What you have to do -
The answer must consist only of the lines in the records below from the line with "Drawstring Bag" to the line with "optimize your offerings.", both included, copied word for word with every picture left out.

Records for the exercise -
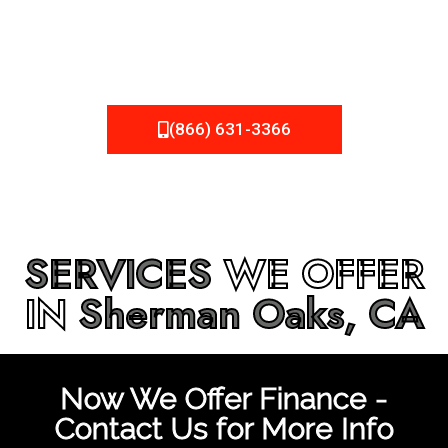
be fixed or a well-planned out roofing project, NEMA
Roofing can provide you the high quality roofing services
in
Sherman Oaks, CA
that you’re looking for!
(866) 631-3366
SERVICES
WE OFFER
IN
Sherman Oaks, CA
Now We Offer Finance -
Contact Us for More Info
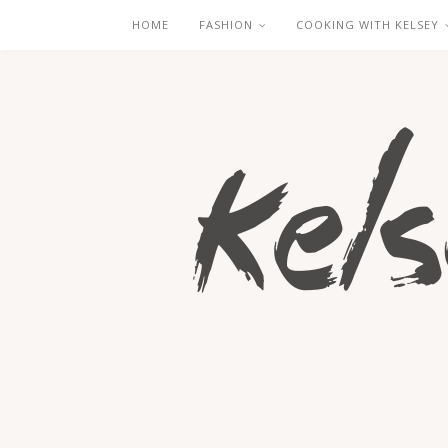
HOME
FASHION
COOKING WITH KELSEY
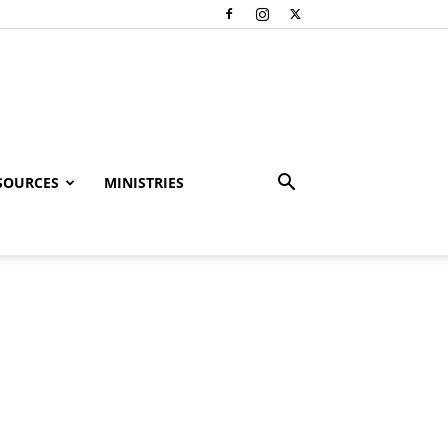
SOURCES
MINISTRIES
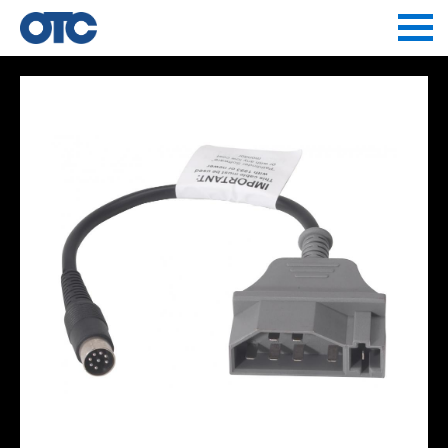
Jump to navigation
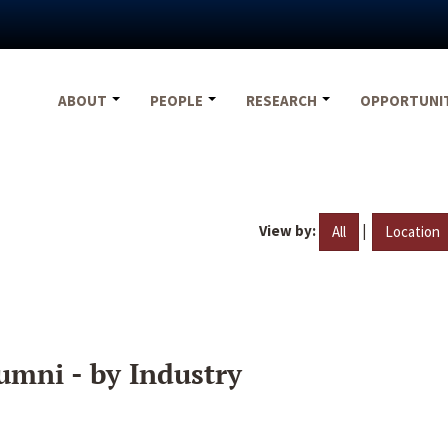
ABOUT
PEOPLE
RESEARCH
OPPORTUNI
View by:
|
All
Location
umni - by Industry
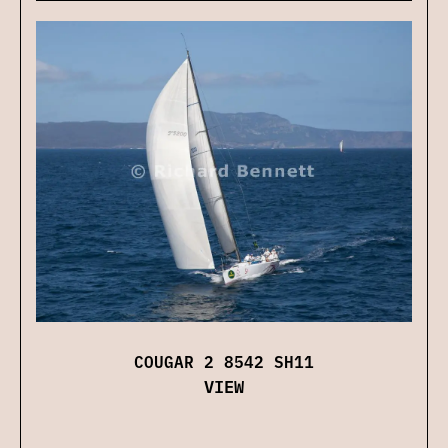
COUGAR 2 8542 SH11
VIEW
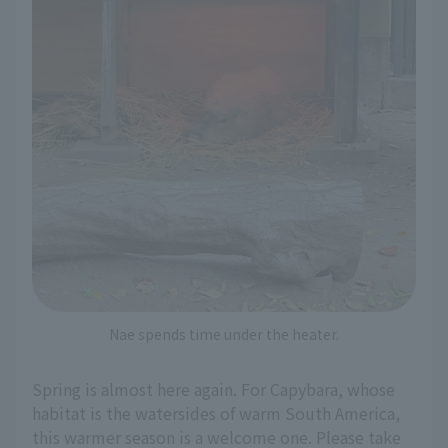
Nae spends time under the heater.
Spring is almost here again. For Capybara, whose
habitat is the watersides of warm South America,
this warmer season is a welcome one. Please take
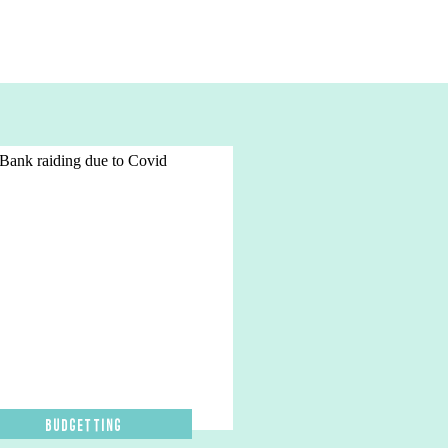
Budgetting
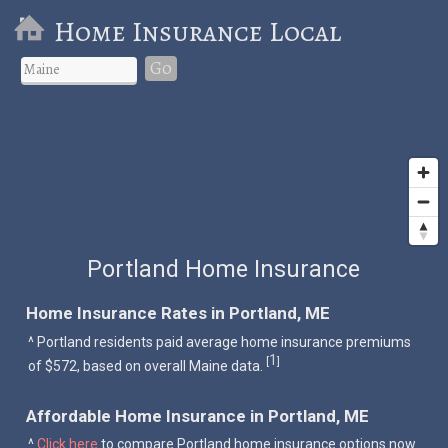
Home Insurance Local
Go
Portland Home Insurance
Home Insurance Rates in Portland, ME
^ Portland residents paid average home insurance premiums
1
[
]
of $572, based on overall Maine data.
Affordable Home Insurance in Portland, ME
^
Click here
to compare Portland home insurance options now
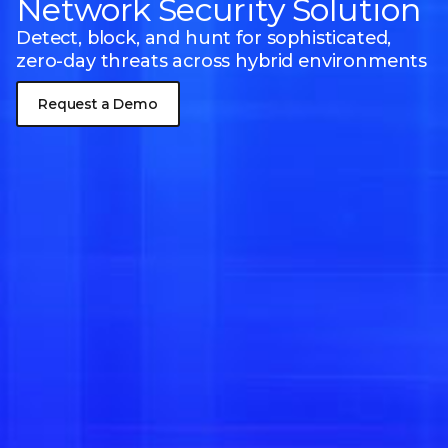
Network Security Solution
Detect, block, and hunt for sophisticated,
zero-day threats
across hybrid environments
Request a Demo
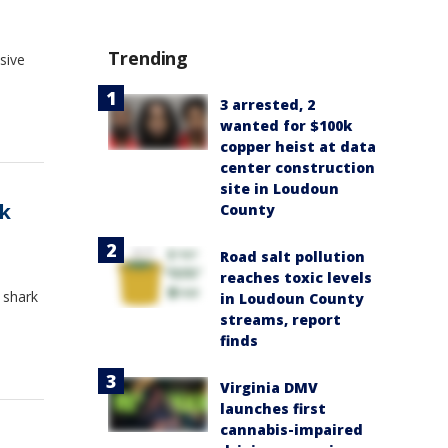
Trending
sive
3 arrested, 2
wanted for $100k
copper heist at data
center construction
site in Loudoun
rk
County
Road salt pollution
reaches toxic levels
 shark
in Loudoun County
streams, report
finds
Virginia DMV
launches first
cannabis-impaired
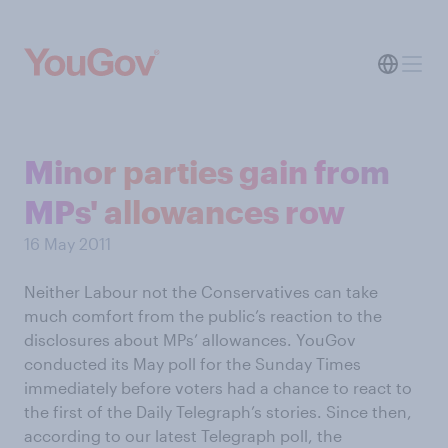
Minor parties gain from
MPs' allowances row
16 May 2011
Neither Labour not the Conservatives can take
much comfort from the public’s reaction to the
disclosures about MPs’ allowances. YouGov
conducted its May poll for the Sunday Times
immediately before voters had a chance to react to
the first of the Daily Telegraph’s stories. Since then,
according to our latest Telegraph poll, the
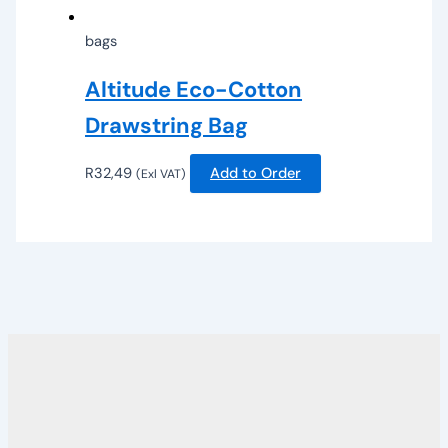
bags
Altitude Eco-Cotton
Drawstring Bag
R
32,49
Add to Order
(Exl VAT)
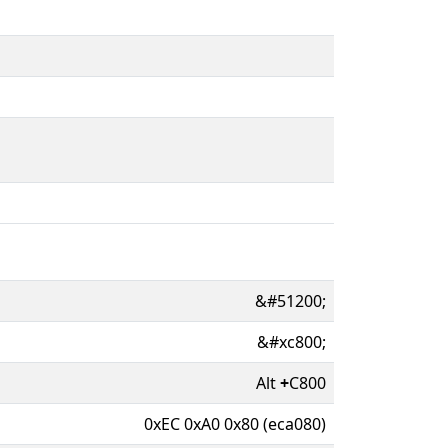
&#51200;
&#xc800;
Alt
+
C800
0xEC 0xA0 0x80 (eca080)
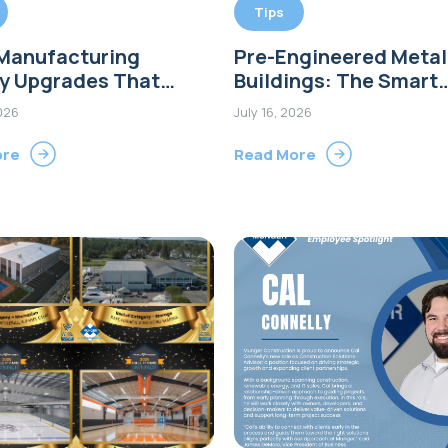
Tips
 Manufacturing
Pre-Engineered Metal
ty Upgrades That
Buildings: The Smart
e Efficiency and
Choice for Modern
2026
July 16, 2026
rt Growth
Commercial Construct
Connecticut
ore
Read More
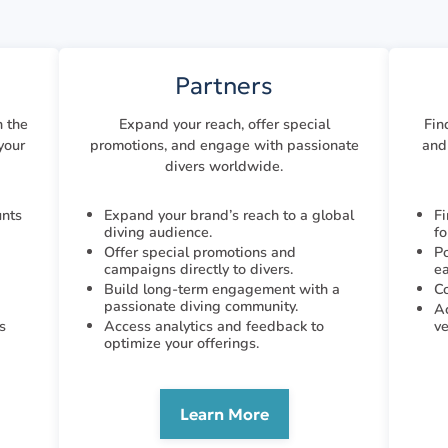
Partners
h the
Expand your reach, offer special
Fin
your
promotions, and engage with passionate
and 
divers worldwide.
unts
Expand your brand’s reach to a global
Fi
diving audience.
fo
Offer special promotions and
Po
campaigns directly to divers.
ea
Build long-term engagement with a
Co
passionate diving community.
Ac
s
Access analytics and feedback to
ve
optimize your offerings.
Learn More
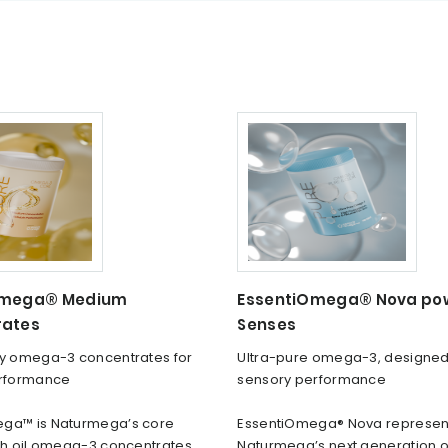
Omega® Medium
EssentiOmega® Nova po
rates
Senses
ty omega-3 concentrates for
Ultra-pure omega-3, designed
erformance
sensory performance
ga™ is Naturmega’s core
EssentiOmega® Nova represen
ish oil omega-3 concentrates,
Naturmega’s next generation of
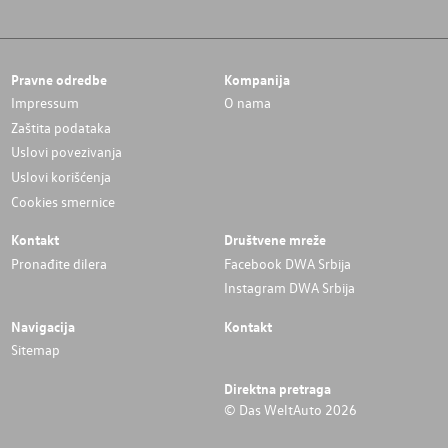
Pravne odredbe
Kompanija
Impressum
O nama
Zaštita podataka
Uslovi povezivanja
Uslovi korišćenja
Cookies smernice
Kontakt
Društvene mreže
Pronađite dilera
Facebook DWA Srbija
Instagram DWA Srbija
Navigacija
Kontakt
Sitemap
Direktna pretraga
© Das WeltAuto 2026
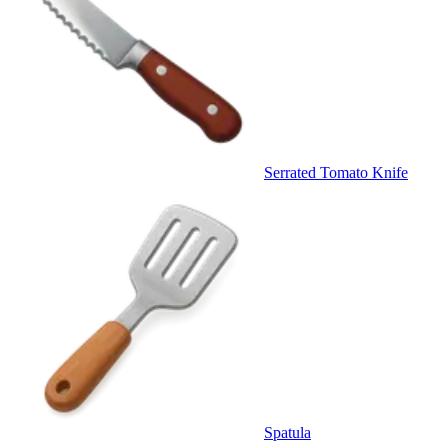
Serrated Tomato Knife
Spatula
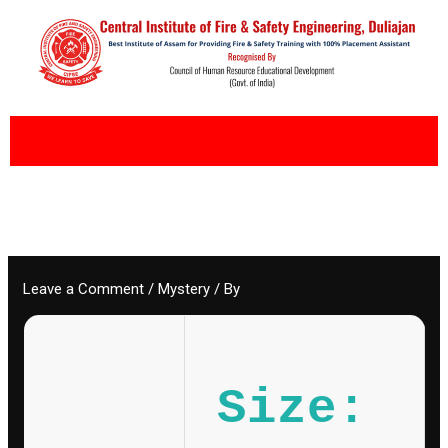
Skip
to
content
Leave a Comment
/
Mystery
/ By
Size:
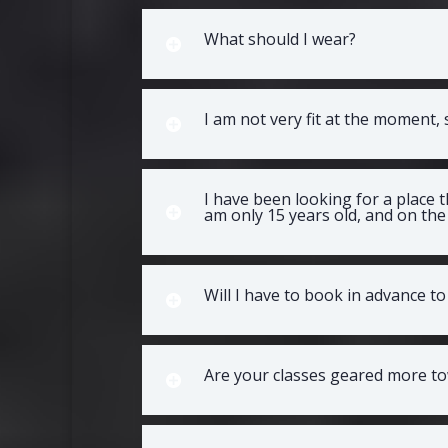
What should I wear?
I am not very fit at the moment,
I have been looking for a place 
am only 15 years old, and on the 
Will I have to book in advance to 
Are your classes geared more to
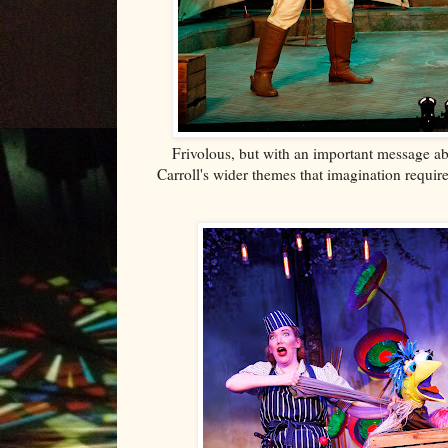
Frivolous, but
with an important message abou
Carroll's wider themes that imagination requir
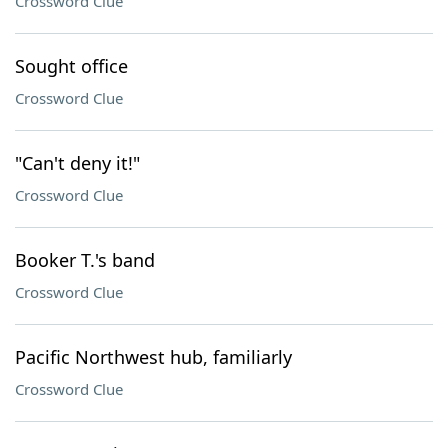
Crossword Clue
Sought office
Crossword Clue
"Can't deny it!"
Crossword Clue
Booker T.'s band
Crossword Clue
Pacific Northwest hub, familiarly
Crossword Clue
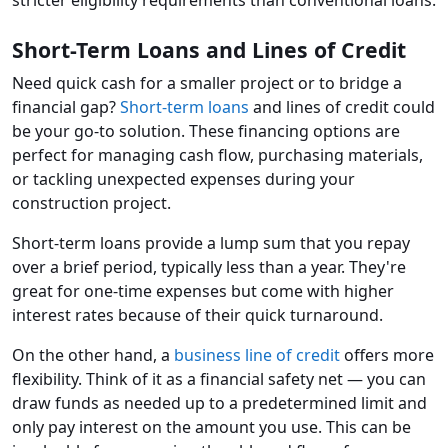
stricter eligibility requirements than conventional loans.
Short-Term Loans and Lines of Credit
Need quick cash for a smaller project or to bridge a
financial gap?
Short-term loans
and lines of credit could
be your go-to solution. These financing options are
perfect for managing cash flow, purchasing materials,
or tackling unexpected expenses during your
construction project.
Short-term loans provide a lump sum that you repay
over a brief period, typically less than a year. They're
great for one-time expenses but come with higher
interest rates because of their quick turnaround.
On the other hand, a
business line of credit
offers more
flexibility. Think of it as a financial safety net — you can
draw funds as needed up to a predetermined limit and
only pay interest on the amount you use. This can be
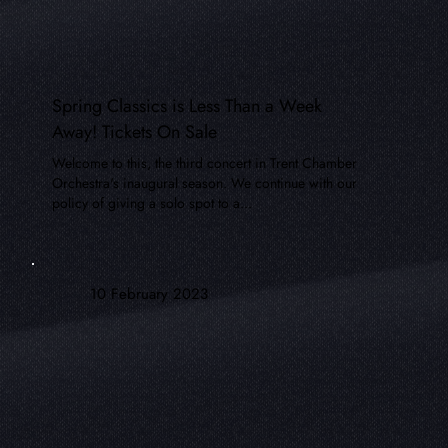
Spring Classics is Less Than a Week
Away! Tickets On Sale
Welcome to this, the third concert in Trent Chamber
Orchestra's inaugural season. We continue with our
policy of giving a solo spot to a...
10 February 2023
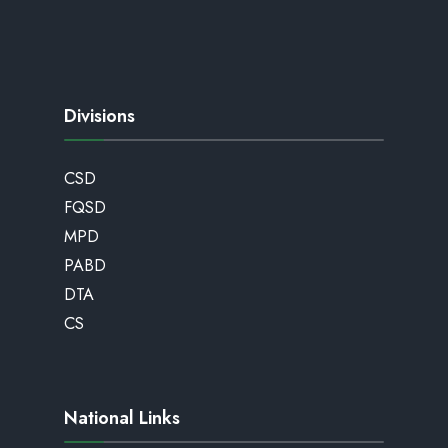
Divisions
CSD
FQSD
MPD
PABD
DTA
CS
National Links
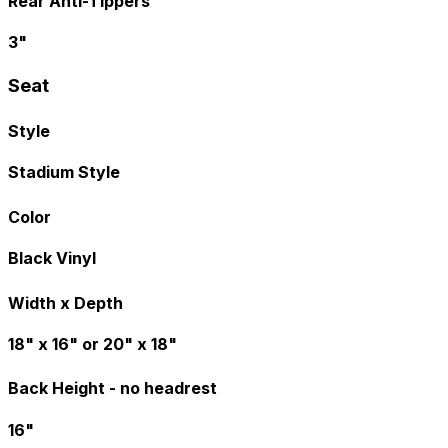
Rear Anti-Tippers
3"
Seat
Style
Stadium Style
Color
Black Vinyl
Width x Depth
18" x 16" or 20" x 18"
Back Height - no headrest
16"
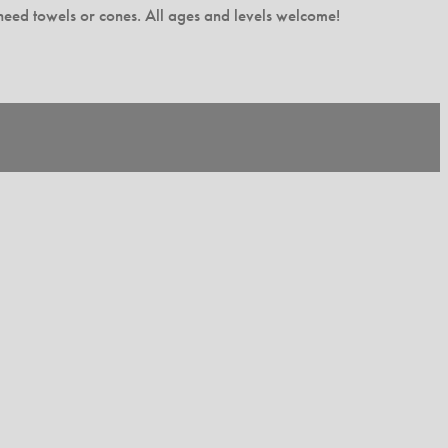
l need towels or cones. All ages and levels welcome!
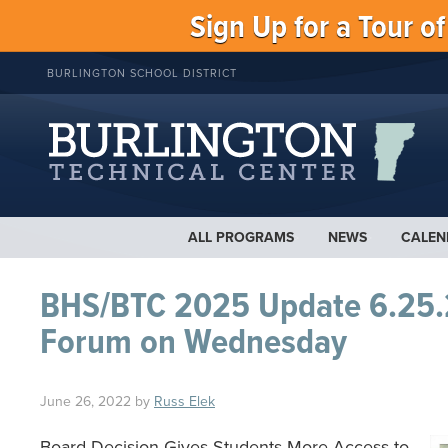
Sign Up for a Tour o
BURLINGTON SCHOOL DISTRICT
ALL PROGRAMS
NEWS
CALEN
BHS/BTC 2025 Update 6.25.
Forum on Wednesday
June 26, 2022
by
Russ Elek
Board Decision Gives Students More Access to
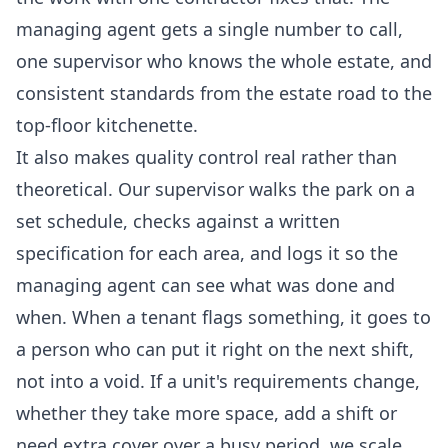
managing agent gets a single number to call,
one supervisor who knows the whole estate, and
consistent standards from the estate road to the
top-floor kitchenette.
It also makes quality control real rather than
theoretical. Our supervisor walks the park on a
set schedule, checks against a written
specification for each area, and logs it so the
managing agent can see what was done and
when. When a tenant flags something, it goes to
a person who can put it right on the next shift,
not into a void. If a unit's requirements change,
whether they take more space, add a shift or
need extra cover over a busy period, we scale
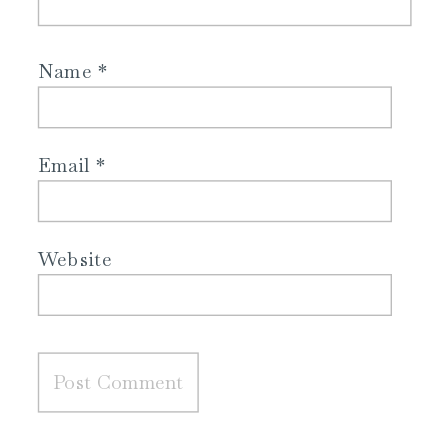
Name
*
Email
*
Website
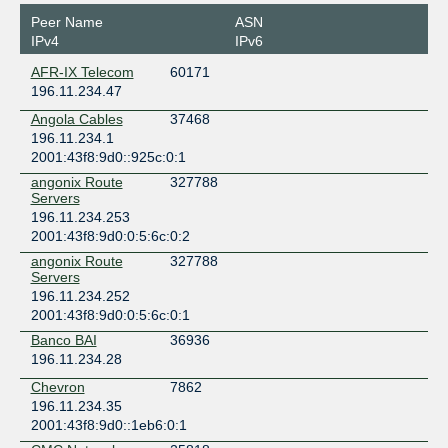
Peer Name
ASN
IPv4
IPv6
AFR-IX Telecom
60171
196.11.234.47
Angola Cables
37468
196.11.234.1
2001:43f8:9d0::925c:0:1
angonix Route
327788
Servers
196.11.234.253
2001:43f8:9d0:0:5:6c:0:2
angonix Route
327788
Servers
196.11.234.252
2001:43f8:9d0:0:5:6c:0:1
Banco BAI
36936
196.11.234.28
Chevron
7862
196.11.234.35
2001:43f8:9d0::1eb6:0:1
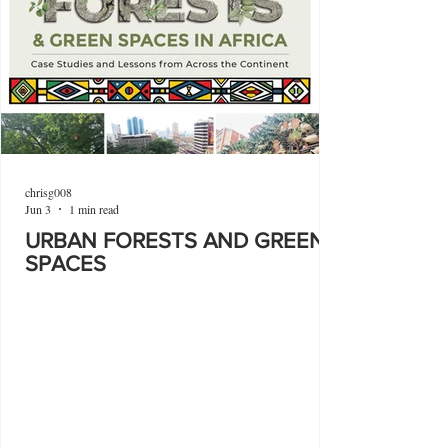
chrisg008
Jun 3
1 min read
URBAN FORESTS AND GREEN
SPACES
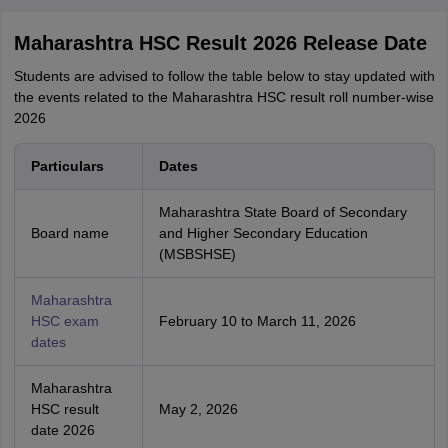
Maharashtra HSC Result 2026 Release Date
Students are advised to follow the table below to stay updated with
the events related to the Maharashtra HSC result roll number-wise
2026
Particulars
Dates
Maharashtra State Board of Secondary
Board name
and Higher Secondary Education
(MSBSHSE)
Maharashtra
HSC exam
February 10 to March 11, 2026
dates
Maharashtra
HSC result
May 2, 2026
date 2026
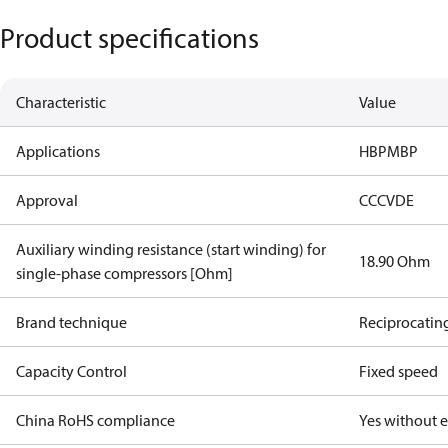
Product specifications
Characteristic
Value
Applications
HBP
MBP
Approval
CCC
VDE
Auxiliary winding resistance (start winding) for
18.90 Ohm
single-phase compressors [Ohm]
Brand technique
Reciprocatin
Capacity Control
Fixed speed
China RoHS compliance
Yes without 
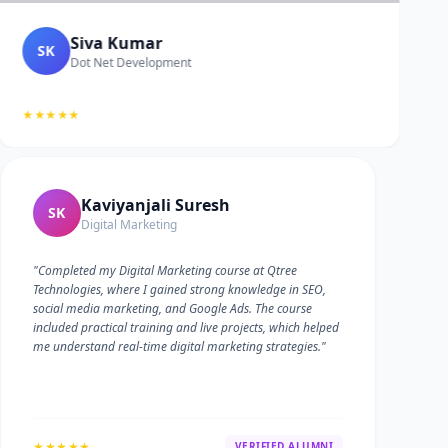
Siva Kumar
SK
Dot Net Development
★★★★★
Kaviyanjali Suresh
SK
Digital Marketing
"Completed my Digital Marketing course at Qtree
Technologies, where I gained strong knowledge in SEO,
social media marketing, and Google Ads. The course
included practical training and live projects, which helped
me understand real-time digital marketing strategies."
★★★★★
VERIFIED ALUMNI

Written reply -
Drawstring Bag
R
32,49
Add to Order
(Exl VAT)
&#51200;
&#xc800;
Alt
+
C800
0xEC 0xA0 0x80 (eca080)
Tips
 Manufacturing
Pre-Engineered Metal
ty Upgrades That
Buildings: The Smart
e Efficiency and
Choice for Modern
2026
July 16, 2026
rt Growth
Commercial Construct
Connecticut
ore
Read More
Partners
h the
Expand your reach, offer special
Fin
your
promotions, and engage with passionate
and 
divers worldwide.
unts
Expand your brand’s reach to a global
Fi
diving audience.
fo
Offer special promotions and
Po
campaigns directly to divers.
ea
Build long-term engagement with a
Co
passionate diving community.
Ac
s
Access analytics and feedback to
ve
optimize your offerings.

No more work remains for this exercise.